Spinning fusion tech into commercial opportunities

Despite the December news that a team at Lawrence Livermore National Laboratory had made a breakthrough in fusion research, garnering widespread praise and news headlines, even that breakthrough is more just a promising indication that nuclear fusion might be a commercial reality in a couple decades at the earliest.

TAE Power Solutions is therefore an attempt to target much nearer-term commercial opportunities in a rapidly growing market. TAE’s US homeland is obviously a hotbed for EV and BESS innovation and deployment, and with the Inflation Reduction Act will likely be for at least the next decade.
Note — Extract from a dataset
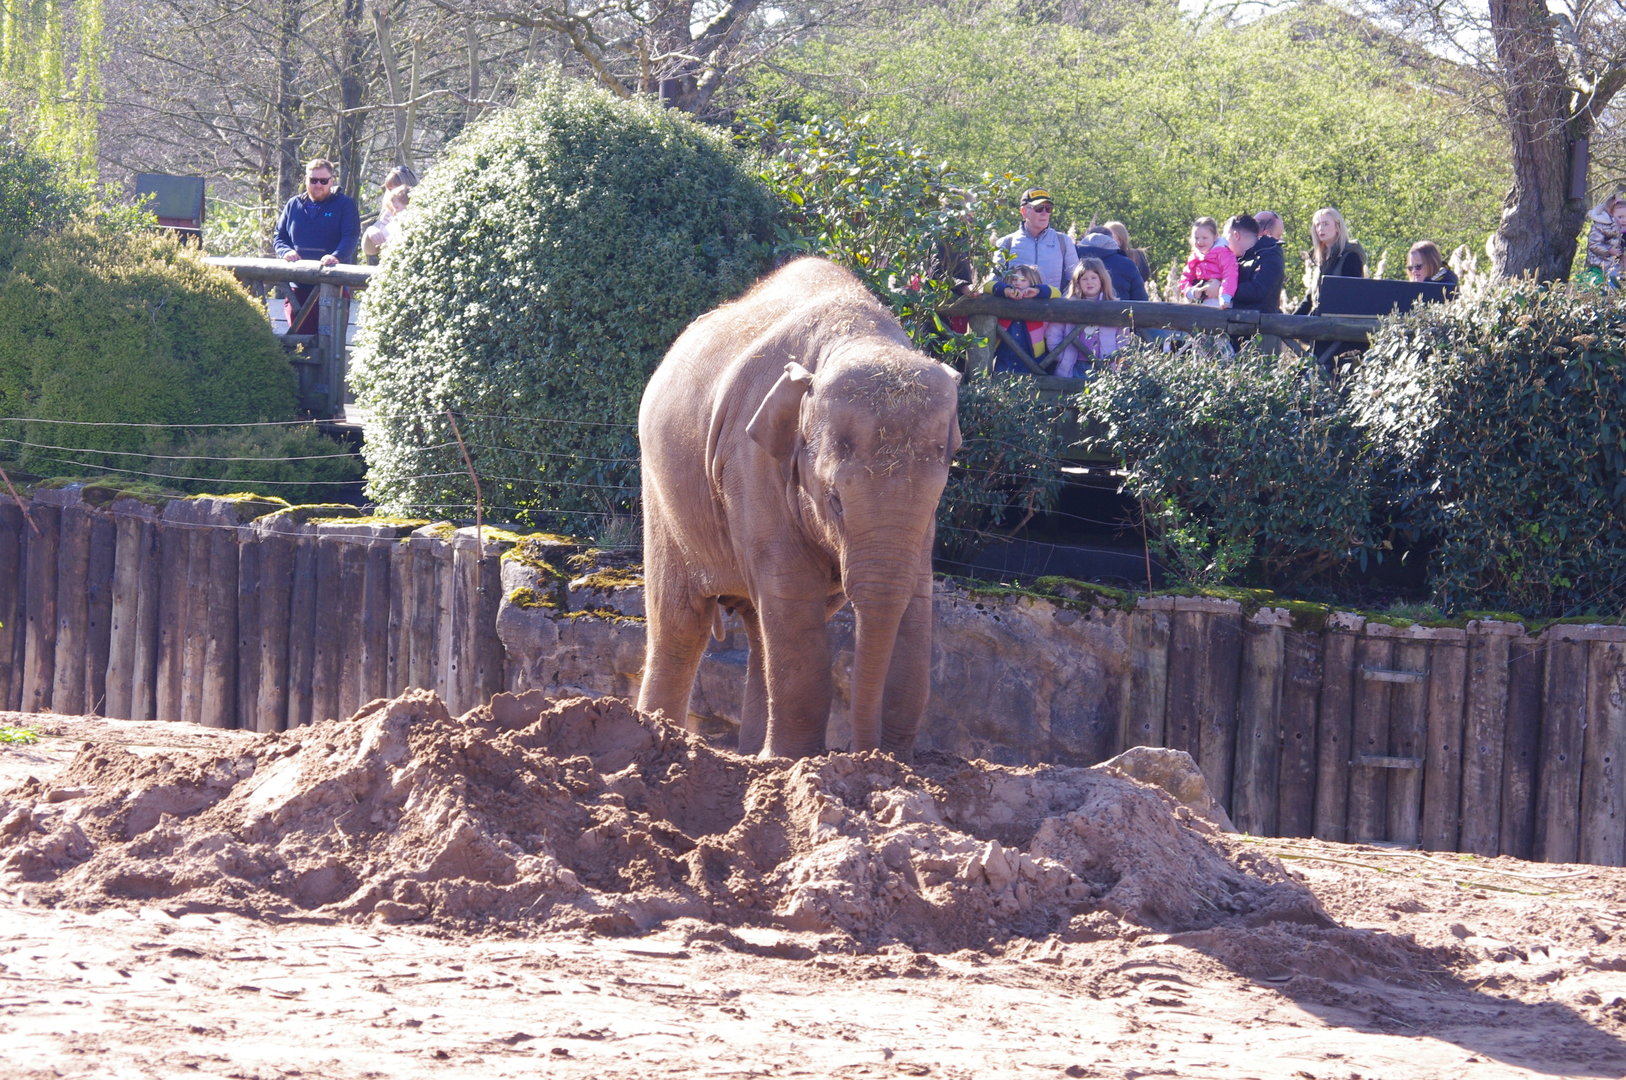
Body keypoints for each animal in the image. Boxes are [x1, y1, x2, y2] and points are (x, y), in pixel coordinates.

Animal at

The UK meanwhile is another hot BESS market, and soon to be big on EVs, with internal combustion engine (ICE) passenger vehicles set for phase out in the 2030s, not to mention its close proximity to the rest of Europe.

The two UK companies TAE has acquired for its Power Solutions push are stationary energy storage tech specialist Eltrium, which designs and manufactures energy storage systems, power distribution technology and related electronic assemblies, and Sprint Power, which integrates electrical systems and high voltage drivetrains for vehicles. TAE has offices in UK as well as in Switzerland.

The diversification strategy is perhaps a little analogous to a company which has been making headlines of its own within the energy storage space.

Energy Vault is best known by many as a startup developing and commercialising a novel gravity-based energy storage technology. While it has claimed a first large-scale project is already under construction in China, Energy Vault’s gravity storage solution has taken something of a back seat to its more recently established power solutions division.

That division is focused on lithium-ion battery energy storage integration, project design and optimisaton and has netted some significant contracts in the past few months, leading Energy Vault to claim that its 2022 revenues are likely to be far higher than the company’s previously offered guidance.